══ Records shown
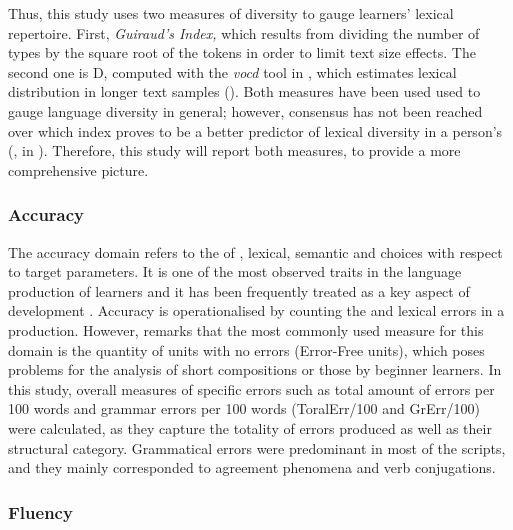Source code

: \documentclass[output=paper]{langsci/langscibook}
\begin{document}
Thus, this study uses two measures of diversity to gauge learners’ lexical repertoire. First, \textit{Guiraud’s Index,} which results from dividing the number of types by the square root of the tokens in order to limit text size effects. The second one is D, computed with the \textit{vocd} tool in  \citep{MacWhinney2000}, which estimates lexical distribution in longer text samples (\citealt{MalvernRichards2000}).  Both measures have been used used to gauge language diversity in general; however, consensus has not been reached over which index proves to be a better predictor of lexical diversity in a person’s  (\citealt{McCarthyJarvis2010}, in \citealt{Pallotti2015}). Therefore, this study will report both measures, to provide a more comprehensive picture.

\subsubsection{Accuracy}

The accuracy domain refers to the  of , lexical, semantic and  choices with respect to  target parameters. It is one of the most observed traits in the language production of  learners and it has been frequently treated as a key aspect of  development \citep{HousenEtAl2012}. Accuracy is operationalised by counting the  and lexical errors in a  production. However, \citet{Polio1997,Polio2001} remarks that the most commonly used measure for this domain is the quantity of units with no errors (Error-Free units), which poses problems for the analysis of short compositions or those by beginner learners. In this study, overall measures of specific errors such as total amount of errors per 100 words and grammar errors per 100 words (ToralErr/100 and GrErr/100) were calculated,  as they capture the totality of errors produced as well as their structural category. Grammatical errors were predominant in most of the scripts, and they mainly corresponded to agreement phenomena and verb conjugations.

\subsubsection{Fluency}
\end{document}
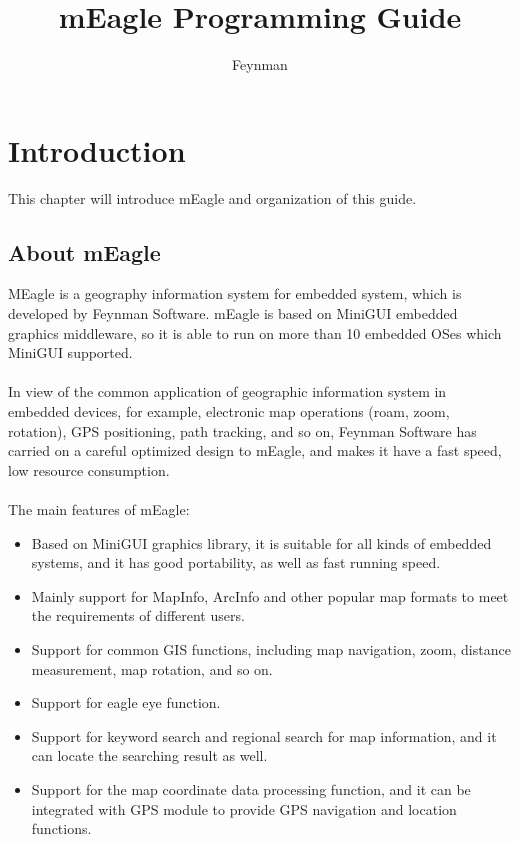 \documentclass[a4paper]{article}
\title{mEagle Programming Guide}
\author{Feynman}
\begin{document}
\pagestyle{fancy}
\lhead{}
\rhead{}

\maketitle

\newpage

\tableofcontents

\newpage


\section{Introduction}
This chapter will introduce mEagle and organization of this guide. 
\subsection{About mEagle}
MEagle is a geography information system for embedded system, which is developed by Feynman Software. mEagle is based on MiniGUI embedded graphics middleware, so it is able to run on more than 10 embedded OSes which MiniGUI supported.\\ \\
In view of the common application of geographic information system in embedded devices, for example, electronic map operations (roam, zoom, rotation), GPS positioning, path tracking, and so on, Feynman Software has carried on a careful optimized design to mEagle, and makes it have a fast speed, low resource consumption. \\ \\
The main features of mEagle: 
\begin{itemize}
\item Based on MiniGUI graphics library, it is suitable for all kinds of embedded systems, and it has good portability, as well as fast running speed.
\item Mainly support for MapInfo, ArcInfo and other popular map formats to meet the requirements of different users.
\item Support for common GIS functions, including map navigation, zoom, distance measurement, map rotation, and so on.
\item Support for eagle eye function. 
\item Support for keyword search and regional search for map information, and it can locate the searching result as well. 
\item Support for the map coordinate data processing function, and it can be integrated with GPS module to provide GPS navigation and location functions.
\end{itemize}
 
\end{document}
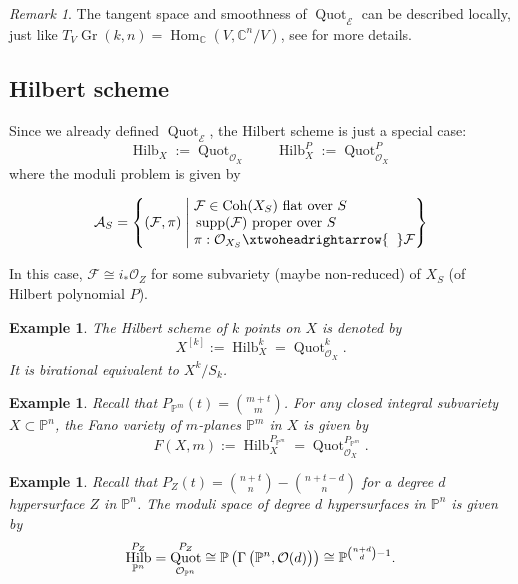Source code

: \documentclass[UTF8]{amsart}
\numberwithin{equation}{section}
\theoremstyle{plain}
\newtheorem{eg}[theorem]{Example}
\numberwithin{equation}{section}
\theoremstyle{remark}
\newtheorem{remark}[theorem]{Remark}
\DeclareMathOperator{\Hom}{\operatorname{Hom}}	\DeclareMathOperator{\End}{\operatorname{End}}
\DeclareMathOperator{\supp}{\operatorname{supp}}
\DeclareMathOperator{\Gr}{\operatorname{Gr}}
\DeclareMathOperator{\Coh}{\operatorname{Coh}}
\DeclareMathOperator{\Quot}{\operatorname{Quot}}
\DeclareMathOperator{\Hilb}{\operatorname{Hilb}}
\begin{document}
\begin{remark}
The tangent space and smoothness of $\Quot_{\mathcal{E}}$ can be described locally, just like $T_V \Gr(k,n) = \Hom_{\mathbb{C}}(V, \mathbb{C}^n/V)$, see \cite{bibid} for more details.
\end{remark}

\subsection{Hilbert scheme}
Since we already defined $\Quot_{\mathcal{E}}$, the Hilbert scheme is just a special case:
$$\Hilb_X:= \Quot_{\mathcal{O}_X} \qquad \Hilb_X^P:= \Quot_{\mathcal{O}_X}^P$$
where the moduli problem is given by

$$\mathcal{A}_S=\left\{(\mathcal{F},\pi)  \;\middle|\; \begin{aligned}
&\\[-5mm]
&\mathcal{F} \in \Coh(X_S) \text{ flat over $S$ }\\[-1mm]
&\supp(\mathcal{F})  \text{ proper over $S$ }\\[-1mm]
& \pi:\mathcal{O}_{X_S} \xtwoheadrightarrow{\hspace{2mm}}  \mathcal{F}
\end{aligned}
 \right\}$$
 
 In this case, $\mathcal{F} \cong i_* \mathcal{O}_Z$ for some subvariety (maybe non-reduced) of $X_S$ (of Hilbert polynomial $P$).
 
\begin{eg}
The Hilbert scheme of $k$ points on $X$ is denoted by $$X^{[k]}:= \Hilb_X^k= \Quot_{\mathcal{O}_X}^k.$$
It is birational equivalent to $X^k/S_k$.
\end{eg} 

\begin{eg}
Recall that $P_{\mathbb{P}^m}(t) = \binom{m+t}{m}$. For any closed integral subvariety $X \subset \mathbb{P}^n$, the Fano variety of $m$-planes $\mathbb{P}^m$ in $X$ is given by
$$F(X,m):= \Hilb_X^{P_{\mathbb{P}^m}}= \Quot_{\mathcal{O}_X}^{P_{\mathbb{P}^m}}.$$
\end{eg} 
\begin{eg}
Recall that $P_{Z}(t) = \binom{n+t}{n}- \binom{n+t-d}{n}$ for a degree $d$ hypersurface $Z$ in $\mathbb{P}^n$.
The moduli space of degree $d$ hypersurfaces in $\mathbb{P}^n$ is given by
$$\Hilb_{\mathbb{P}^n}^{P_{Z}}= \Quot_{\mathcal{O}_{\mathbb{P}^n}}^{P_{Z}} \cong \mathbb{P}\left(\rule{0mm}{3.2mm} \Gamma \left(\rule{0mm}{3mm} \mathbb{P}^n, \mathcal{O}(d) \right) \right) \cong \mathbb{P}^{\binom{n+d}{d}-1}.$$
\end{eg} 


\end{document}

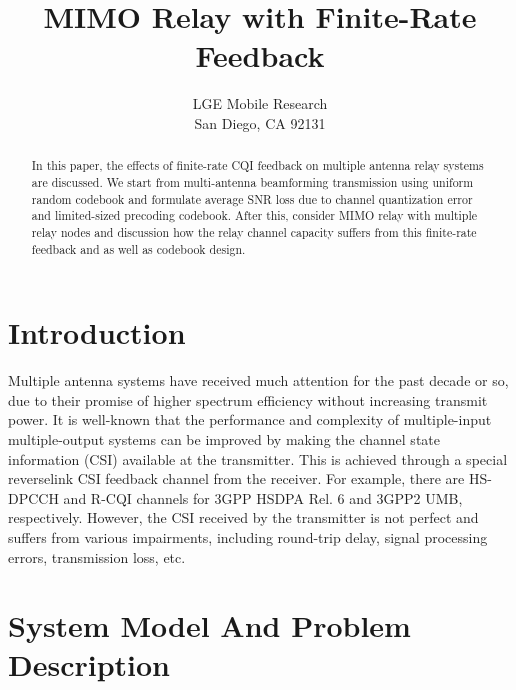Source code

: \documentclass[a4paper,10pt,fleqn, twocolumn]{IEEEtran}
\title{MIMO Relay with Finite-Rate Feedback}
\author{LGE Mobile Research\\San Diego, CA 92131}
\date{}
\begin{document}
\maketitle
\begin{abstract}\small
In this paper, the effects of finite-rate CQI feedback on multiple
antenna relay systems are discussed. We start from multi-antenna
beamforming transmission using uniform random codebook and
formulate average SNR loss due to channel quantization error and
limited-sized precoding codebook. After this, consider MIMO relay
with multiple relay nodes and discussion how the relay channel
capacity suffers from this finite-rate feedback and as well as
codebook design.
\end{abstract}

\section{Introduction}
Multiple antenna systems have received much attention for the past
decade or so, due to their promise of higher spectrum efficiency
without increasing transmit power. It is well-known that the
performance and complexity of multiple-input multiple-output
systems can be improved by making the channel state information
(CSI) available at the transmitter. This is achieved through a
special reverselink CSI feedback channel from the receiver. For
example, there are HS-DPCCH and R-CQI channels for 3GPP HSDPA Rel.
6 and 3GPP2 UMB, respectively. However, the CSI received by the
transmitter is not perfect and suffers from various impairments,
including round-trip delay, signal processing errors, transmission
loss, etc.


\section{System Model And Problem Description}
\end{document}
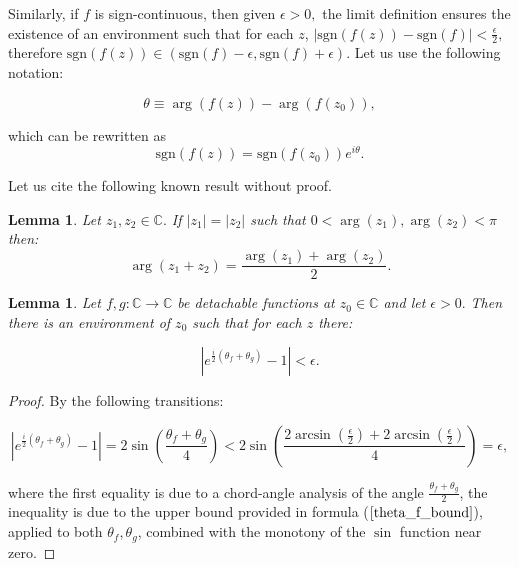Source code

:\documentclass[11pt]{book}
\newtheorem{lem}[thm]{Lemma}
\begin{document}
\begin{remark}Similarly, if $f$ is sign-continuous, then given $\epsilon>0,$ the limit definition ensures the existence of an environment such that for each $z$, $\left|\text{sgn}\left(f\left(z\right)\right)-\text{sgn}\left(f\right)\right|<\frac{\epsilon}{2},$ therefore $\text{sgn}\left(f\left(z\right)\right)\in\left(\text{sgn}\left(f\right)-\epsilon,\text{sgn}\left(f\right)+\epsilon\right).$ Let us use the following notation:

$$\theta\equiv\arg\left(f\left(z\right)\right)-\arg\left(f\left(z_{0}\right)\right),$$

which can be rewritten as $$\text{sgn}\left(f\left(z\right)\right)=\text{sgn}\left(f\left(z_{0}\right)\right)e^{i\theta}.\label{sgn_f_formula}$$

Let us cite the following known result without proof.
\end{remark}

\begin{lem}\label{argz1_z2}Let $z_{1},z_{2}\in\mathbb{C}.$ If $\left|z_{1}\right|=\left|z_{2}\right|$ such that $0<\arg\left(z_{1}\right),\arg\left(z_{2}\right)<\pi$ then: $$\arg\left(z_{1}+z_{2}\right)=\frac{\arg\left(z_{1}\right)+\arg\left(z_{2}\right)}{2}.\label{arg_sum}$$
\end{lem}

\begin{lem}\label{theta_fg_upper_bound}Let $f,g:\mathbb{C}\longrightarrow\mathbb{C}$ be detachable functions at $z_{0}\in\mathbb{C}$ and let $\epsilon>0.$ Then there is an environment of $z_{0}$ such that for each $z$ there:

$$\left|e^{\frac{i}{2}\left(\theta_{f}+\theta_{g}\right)}-1\right|<\epsilon.$$
\end{lem}
\begin{proof}By the following transitions:

$$\left|e^{\frac{i}{2}\left(\theta_{f}+\theta_{g}\right)}-1\right|=2\sin\left(\frac{\theta_{f}+\theta_{g}}{4}\right)<2\sin\left(\frac{2\arcsin\left(\frac{\epsilon}{2}\right)+2\arcsin\left(\frac{\epsilon}{2}\right)}{4}\right)=\epsilon,$$

where the first equality is due to a chord-angle analysis of the angle $\frac{\theta_{f}+\theta_{g}}{2}$, the inequality is due to the upper bound provided in formula ($\ref{theta_f_bound}$),
applied to both $\theta_{f},\theta_{g}$, combined with the monotony of the $\sin$ function near zero.
\end{proof}
\end{document}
════
Copy whichever lines in the listing above contain the word "theoremstyle".

* **Expected answer**:
\theoremstyle{plain}
\theoremstyle{remark}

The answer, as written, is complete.